In The Boy Aviators on Secret Service, the second volume of the Boy Aviators’ series, we find them in the mysterious region of the Everglades. Once again they demonstrated—this time for Uncle Sam—the almost limitless possibilities of the two greatest inventions of modern times—the aëroplane and wireless telegraphy. In this book we related how the secret explosive factory was located and put out of commission, and what dangers and difficulties surrounded the boys during the process.

Not long after this a strange combination of circumstances resulted in the boys taking a voyage to Africa. In The Boy Aviators In Africa you may read how they discovered the ivory hoard in the Moon Mountains, and how the Arab slave trader, who had cause to fear them, made all sorts of trouble for them. The first aëroplane to soar above the trackless forests of the Dark Continent conveyed them safely out of their dilemmas, and indirectly was the cause of their being able to voyage back to America on a fine yacht.

The boys had figured on resting up after this, but the love of adventure that stirred in their blood, as well as their warm friendship for Billy Barnes, prompted them to take part in a cross-continent flight against great odds. The story of the contest, The Boy Aviators in Record Flight, related stirring incidents from coast to coast. Readers of that volume will readily summon to mind the ruse by which the lads escaped the cowboys and baffled some renegade Indians and, finally, their fearful battle in midair with the sand storm.

The story of an old Spanish galleon enthralled in the deadly grip of the Sargasso Sea furnished the inspiration for the tale of the Boy Aviators’ Treasure Quest. But they were not alone on their hunt for the long-lost treasure trove. Luther Barr, a bad old man who had caused them much trouble before, fitted out a rival expedition. High above the vast ocean of Sargasso weed the boys had to fight for their lives with a crew of desperate men in a powerful dirigible craft. How they won out, and through what other adventures they passed—including the surprising one of the “rat ship,”—you must read the volume to discover, as we have not space to detail all that befell them on that voyage.

Then came what was, in many respects, their queerest voyage of all—the flight above the Antarctic fields of eternal ice, in search of the goal of discoverers of half a dozen nationalities, the South Pole. The Boy Aviators’ Polar Dash was a volume full of swift action and enterprise. Many hardships were endured and dangers faced, but the boys did not flinch when duty required their best of them. They emerged from the frozen regions having achieved a signal triumph, but one which would not have been possible of accomplishment without their aëroplane.

Having thus briefly sketched the previous careers of the Boy Aviators, we shall give a short account of how they came to be on Brig Island, and then press on with our story. About a month before the present story opens then, a scientific friend of Mr. Chester’s, Dr. Maxim Perkins, had called on the Boy Aviators’ father and requested the aid of the young aërial inventors in some problems that were bothering him. Dr. Perkins was already an aviator of some note, but his achievements had not found their way into the newspapers as, like most scientific men, he did not care for publicity in connection with his experiments.

In common with the rest of the civilized world Dr. Perkins—horrified at a mid-ocean tragedy in which hundreds of lives were sacrificed—had set his wits to work to devise some means of life saving—in addition to the regular boat equipment—which might be easily carried by ocean liners.
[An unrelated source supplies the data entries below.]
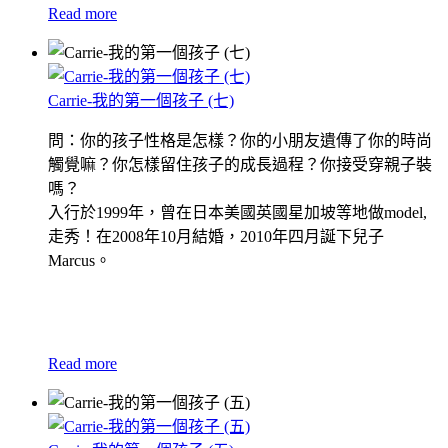
Read more
Carrie-我的第一個孩子 (七)
問：你的孩子性格是怎樣？你的小朋友遺傳了你的時尚
觸覺嘛？你怎樣留住孩子的成長過程？你接受穿親子裝
嗎？
入行於1999年，曾在日本美國英國星加坡等地做model,
走秀！在2008年10月結婚，2010年四月誕下兒子
Marcus。
Read more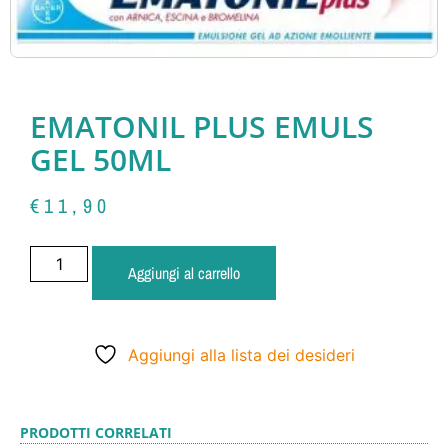
EMATONIL PLUS EMULS
GEL 50ML
€
11,90
Aggiungi al carrello
Aggiungi alla lista dei desideri
PRODOTTI CORRELATI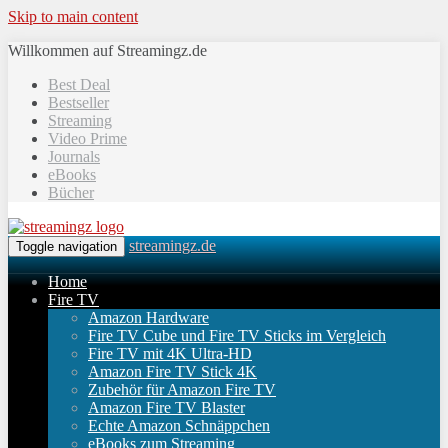
Skip to main content
Willkommen auf Streamingz.de
Best Deal
Bestseller
Streaming
Video Prime
Journals
eBooks
Bücher
streamingz.de
Toggle navigation
Home
Fire TV
Amazon Hardware
Fire TV Cube und Fire TV Sticks im Vergleich
Fire TV mit 4K Ultra-HD
Amazon Fire TV Stick 4K
Zubehör für Amazon Fire TV
Amazon Fire TV Blaster
Echte Amazon Schnäppchen
eBooks zum Streaming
He was convinced that it would be feasible for vessels of that description to carry an auxiliary fleet of what he termed “dirigible-hydro-aëroplanes.” By this rather clumsy name he meant a combination of the hydroplane, dirigible and aëroplane. But although his ideas on the subject were clear enough in theory, he was rather hazy about the practical side of the matter, and this was the object of his call on Mr. Chester—to ask the aid of the Boy Aviators in carrying out his experiments.

To make a long story short, arrangements were finally completed by which the doctor had leased Brig Island, and had set up on it such sheds and appliances as would be needed by the boys in their work. These included a wireless, by means of which communication with the mainland might be kept up—via Portland—and also a unique piece of apparatus (if such it could be called) of which we shall learn in the next chapter.
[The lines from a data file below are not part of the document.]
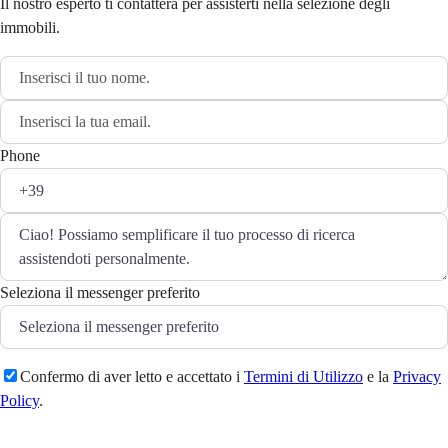
Il nostro esperto ti contatterà per assisterti nella selezione degli
immobili.
Phone
Seleziona il messenger preferito
Confermo di aver letto e accettato i
Termini di Utilizzo
e la
Privacy
Policy
.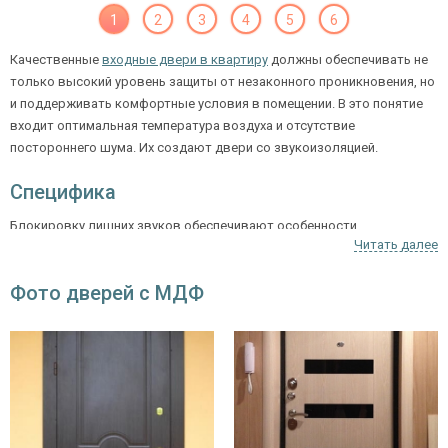
1
2
3
4
5
6
Качественные
входные двери в квартиру
должны обеспечивать не
только высокий уровень защиты от незаконного проникновения, но
и поддерживать комфортные условия в помещении. В это понятие
входит оптимальная температура воздуха и отсутствие
постороннего шума. Их создают двери со звукоизоляцией.
Специфика
Блокировку лишних звуков обеспечивают особенности
Читать далее
конструкции. В неё добавляют специальный внутренний слой из
базальтового волокна, пенопласта, гофрокартона, вспененного
Фото дверей с МДФ
полиуретана и т.д.
Дверь с любым из этих
наполнителей
также
является утеплённой.
Лучшим вариантом для заполнения считается минеральная плита.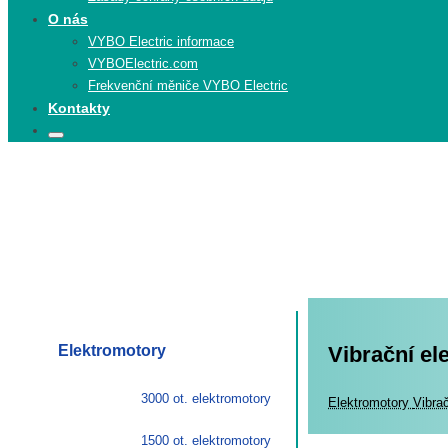
O nás
VYBO Electric informace
VYBOElectric.com
Frekvenční měniče VYBO Electric
Kontakty
Search
Search
for:
Elektromotory
Vibrační e
3000 ot. elektromotory
Elekt
Elektromotory
Vibra
1500 ot. elektromotory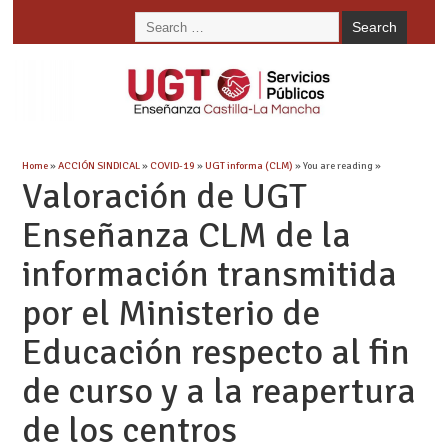
Home
»
ACCIÓN SINDICAL
»
COVID-19
»
UGT informa (CLM)
» You are reading »
Valoración de UGT
Enseñanza CLM de la
información transmitida
por el Ministerio de
Educación respecto al fin
de curso y a la reapertura
de los centros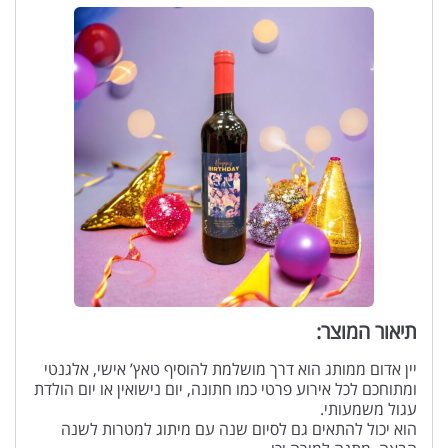
תיאור המוצר:
יין אדום ממותג הוא דרך מושלמת להוסיף טאץ’ אישי, אלגנטי
ומתוחכם לכל אירוע פרטי כמו חתונה, יום נישואין או יום הולדת
עגול משמעותי.
הוא יכול להתאים גם לסיום שנה עם מיתוג למטרות לשנה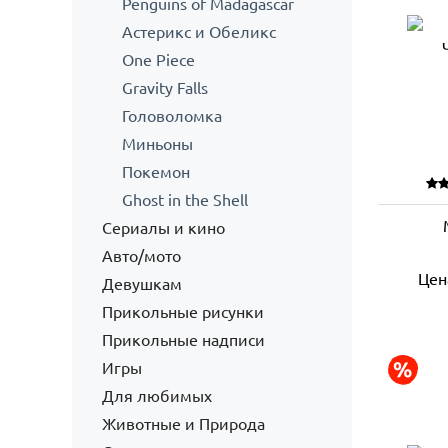
Penguins of Madagascar
Астерикс и Обеликс
One Piece
Gravity Falls
Головоломка
Миньоны
Покемон
Ghost in the Shell
Сериалы и кино
Авто/мото
Цен
Девушкам
Прикольные рисунки
Прикольные надписи
Игры
Для любимых
Животные и Природа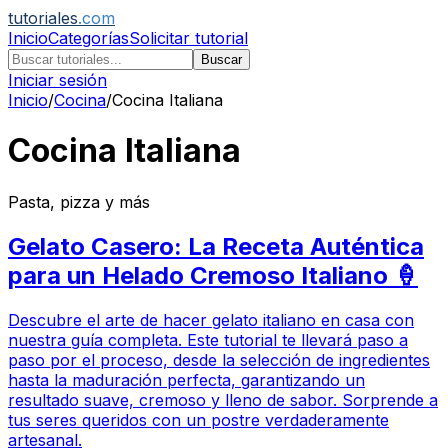
tutoriales
.com
Inicio
Categorías
Solicitar tutorial
Buscar
Iniciar sesión
Inicio
/
Cocina
/
Cocina Italiana
Cocina Italiana
Pasta, pizza y más
Gelato Casero: La Receta Auténtica
para un Helado Cremoso Italiano 🍦
Descubre el arte de hacer gelato italiano en casa con
nuestra guía completa. Este tutorial te llevará paso a
paso por el proceso, desde la selección de ingredientes
hasta la maduración perfecta, garantizando un
resultado suave, cremoso y lleno de sabor. Sorprende a
tus seres queridos con un postre verdaderamente
artesanal.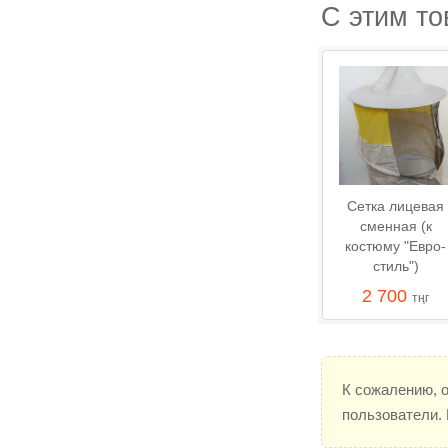
С этим т
Сетка лицевая
сменная (к
костюму "Евро-
стиль")
2 700
тңг
К сожалению, 
пользователи.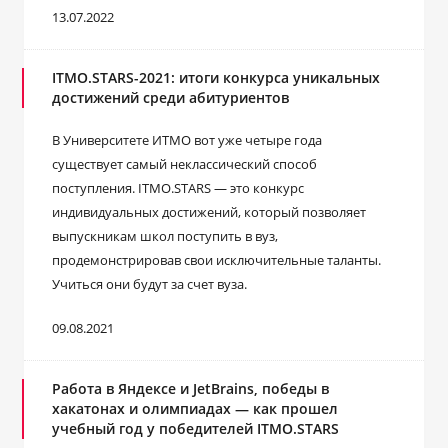
13.07.2022
ITMO.STARS-2021: итоги конкурса уникальных
достижений среди абитуриентов
В Университете ИТМО вот уже четыре года
существует самый неклассический способ
поступления. ITMO.STARS — это конкурс
индивидуальных достижений, который позволяет
выпускникам школ поступить в вуз,
продемонстрировав свои исключительные таланты.
Учиться они будут за счет вуза.
09.08.2021
Работа в Яндексе и JetBrains, победы в
хакатонах и олимпиадах — как прошел
учебный год у победителей ITMO.STARS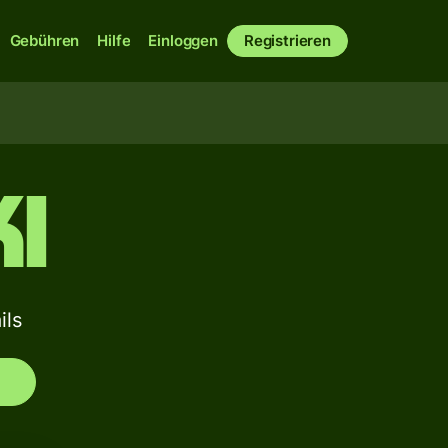
Gebühren
Hilfe
Einloggen
Registrieren
I
ls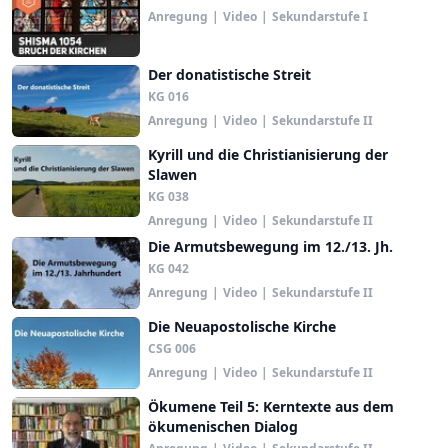
Anregung
|
Video
|
Sekundarstufe I
Der donatistische Streit
KG 016
Anregung
|
Video
|
Sekundarstufe II
Kyrill und die Christianisierung der
Slawen
KG 038
Anregung
|
Video
|
Sekundarstufe II
Die Armutsbewegung im 12./13. Jh.
KG 042
Anregung
|
Video
|
Sekundarstufe II
Die Neuapostolische Kirche
CSG 006
Anregung
|
Video
|
Sekundarstufe II
Ökumene Teil 5: Kerntexte aus dem
ökumenischen Dialog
The boys had now spent two busy weeks on the island, and the work that they had mapped out for themselves was so nearly completed that they had felt justified that morning in wirelessing Dr. Perkins to come and see how things were going on. As we have seen, their stay on the island had not been altogether tranquil. The spot had been used for years by the fishermen as a sort of stowage place for their apparatus, and also, sometimes, as a summer residence. With the coming of the boys and their necessarily private work, all this had been changed, and the resentment of the fishermen had been bitter. Of all the complainers, Zenas and his son were the most aggressive, however, and had openly threatened to drive the boys off the island.

To avoid being taken by surprise the lads had rigged up the electric fence, which device, as readers of The Boy Aviators on Secret Service will recall, had been used by them before with success to repel unwelcome visitors.